# Exalted Primer; New D&D MOBILE GAME; Plus SCREW THE RULES!



## Whizbang Dustyboots (May 24, 2013)

> Soon there’s going to be a whole new way to play D&D! Announced today, Wizards of the Coast has partnered with DeNA, *a global leader in mobile games*, to create Dungeons & Dragons: Arena of War, the first ever Dungeons & Dragons mobile game.
> 
> Arena of War puts players in the Forgotten Realms for a battle roleplaying game that combines questing, character leveling, and small team collaboration with the most engaging mobile game mechanics on the market, such as in-game events and massive multiplayer competitions. The game is being developed and published by DeNA and it will be available on the company’s Mobage mobile social games platform later this year for Android, iPhone and iPad devices.
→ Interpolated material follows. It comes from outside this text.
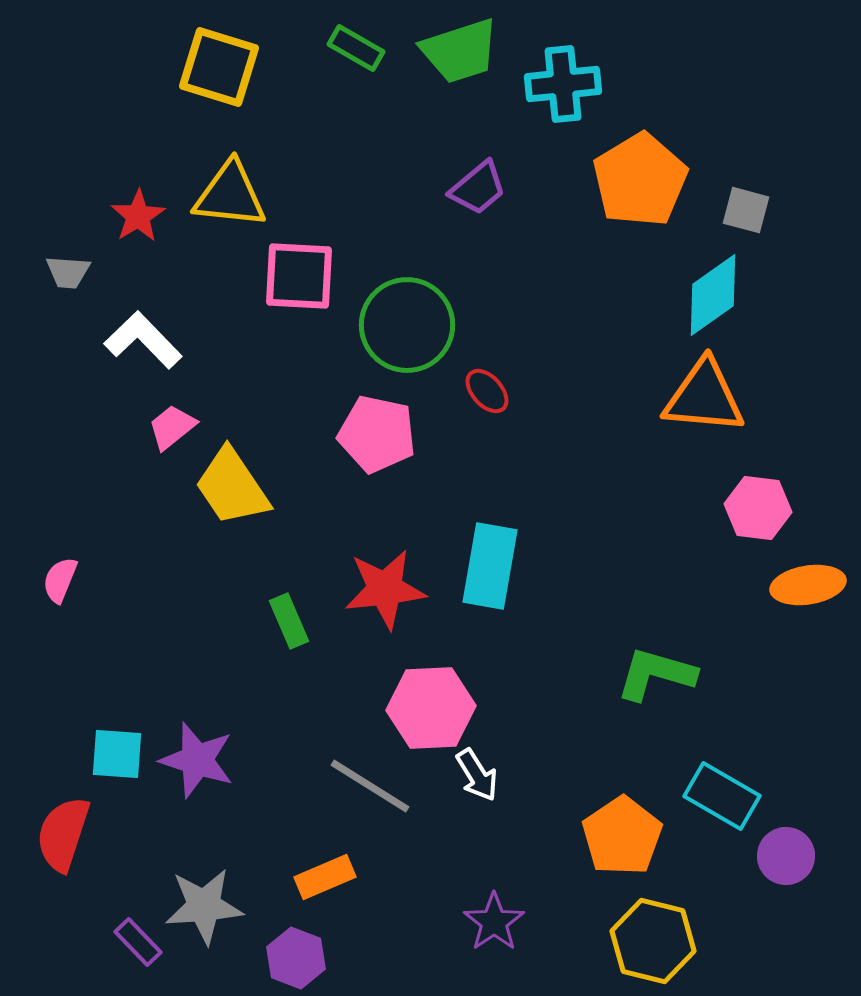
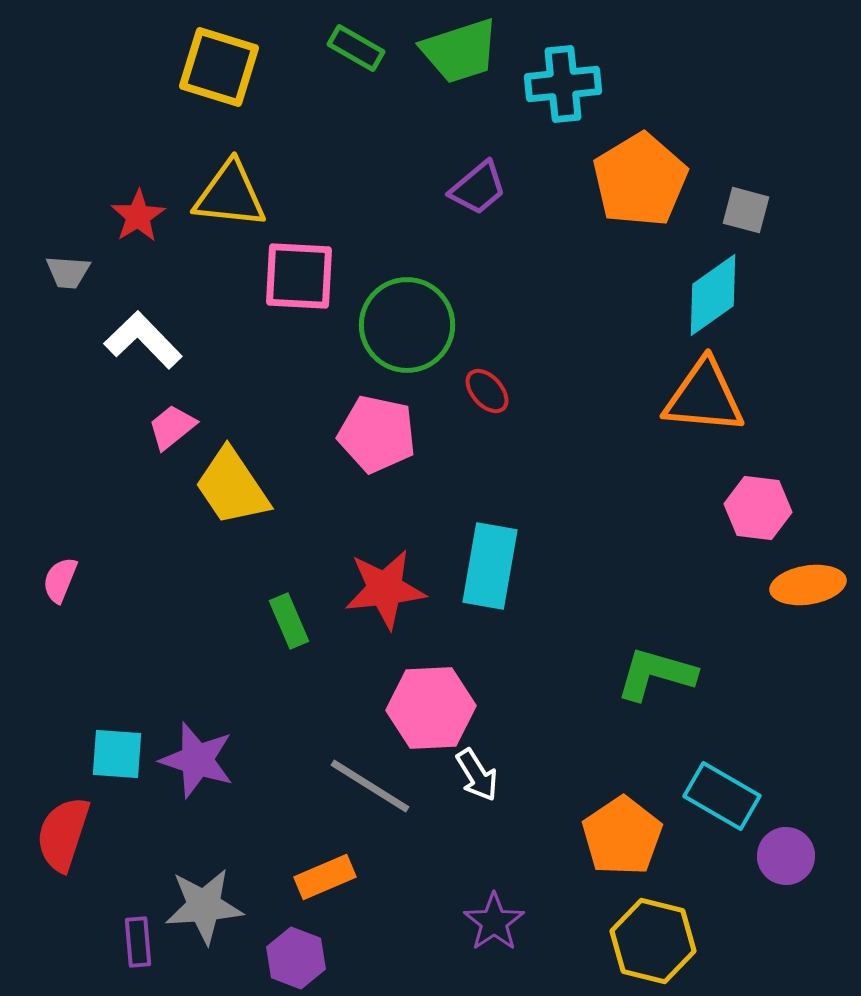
purple rectangle at (138, 942): rotated 39 degrees clockwise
Well, it's cool that they're going to be releasing a D&D mobile game, and I'll definitely check it out, but I'm an avid iOS gamer and, looking through their web page, I've never heard of a single one of theirs. So maybe "global" means "except in the English-speaking world" or something.


----------



## Zaran (May 24, 2013)

It sounds like another game that will have nothing to do with dnd except the name.


----------



## Whizbang Dustyboots (May 24, 2013)

Zaran said:


> It sounds like another game that will have nothing to do with dnd except the name.





			
				Press release said:
			
		

> Arena of War puts players in the Forgotten Realms for a battle roleplaying game that combines questing, character leveling, and small team collaboration



That sounds like D&D to me, and the screenshot they've got floating around shows a (really, really big) beholder.


----------